Pass-throughs saw active flows with better buying late last week, following the recent cheapening. Interest was focused on down-in-coupon moves due to the lower rates.

Near close last Thursday, 30s were outperforming by 3.5 ticks with 15s better at +5.1 ticks as the five-year part of the curve turned lower on some curve inversion.

Ginnie Maes slightly outperformed conventionals, benefiting from recent support of high quality assets from Pimco's Bill Gross.

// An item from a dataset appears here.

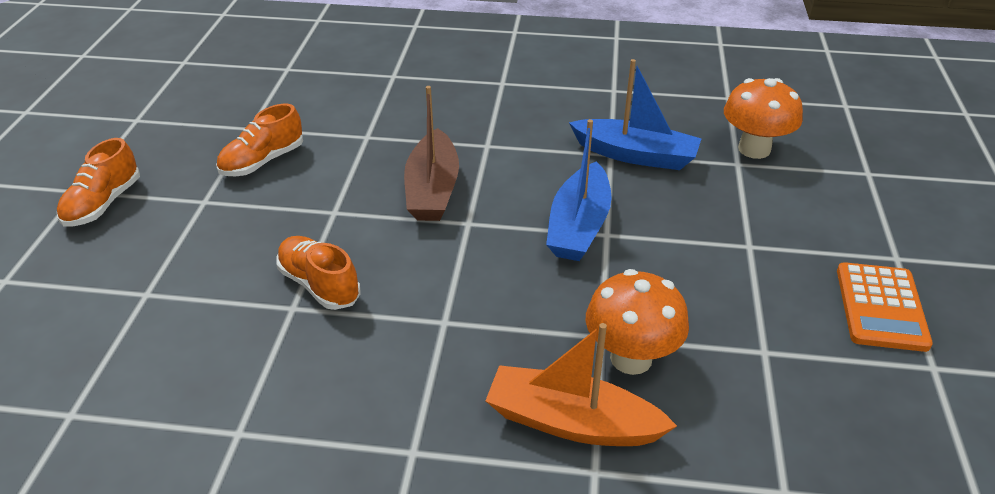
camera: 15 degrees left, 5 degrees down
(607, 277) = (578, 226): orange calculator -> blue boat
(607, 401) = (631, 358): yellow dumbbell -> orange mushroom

In fact, many market players found it strange that Ginnie Maes did so well versus Fannie Maes, considering that the news regarding the "truce" between Rep. Baker and the government-sponsored enterprises would be expected to cause Fannies to outperform; instead, just the opposite happened.

"Ginnie 6.5s and 7s outperformed, which is kind of peculiar," said Art Frank, the head of MBS research at Nomura Securities. "I'm mystified. Why did somebody pick today to buy a large volume of Ginnies?"

On the news of the GSEs somewhat giving in to Baker last week, the agency market had a great day. Ten-year benchmarks were in seven basis points, from 105 over to 98 over.

Swaps were in approximately five to six basis points, so agencies tightened a couple compared to swaps. But Ginnie Mae bonds outperformed for the November settlement: Ginnie 7s were up 10.5 ticks, and Fannie 7s up 8.5 ticks, so the Ginnie/Fannie swap in 7s went from 20 ticks to 22 ticks.

"This is strange, since Ginnie credit stayed the same but the Fannie market ostensibly got better," said another MBS market observer.

Apparently, there was a good-size buyer of Ginnies in the market, sources said. It was not clear who the buyer was, since sources saw the buying from dealer-to-dealer activity seen on their screens.

"I think that the Ginnie Mae phenomenon is largely due to a separate issue, unrelated to the Baker/GSE events of this past week," said another MBS researcher. "Ginnies usually appeal to foreign investors, so I think that may have something to do with it. With the Treasury buyback still going on, Ginnie Maes have become somewhat of a surrogate, and that trend continues to bolster the Ginnie market."

Also last week, Freddie Mac priced its $7 billion reference notes and bonds. The reopened 5s priced at +80 and the new 30s at +100. Pricing benefited from the announcement last Thursday of new initiatives that the GSEs will implement programs to increase their financial transparency.

In commercial mortgage-backed securities, the sector saw the pricing of the $765 million Morgan Stanley Dean Witter Life issue (see p. 8). Also, a new issue started marketing: a $500 million Hilton private placement issue, and still waiting to price is the $889 million Bank of America deal. Both are expected to price this week.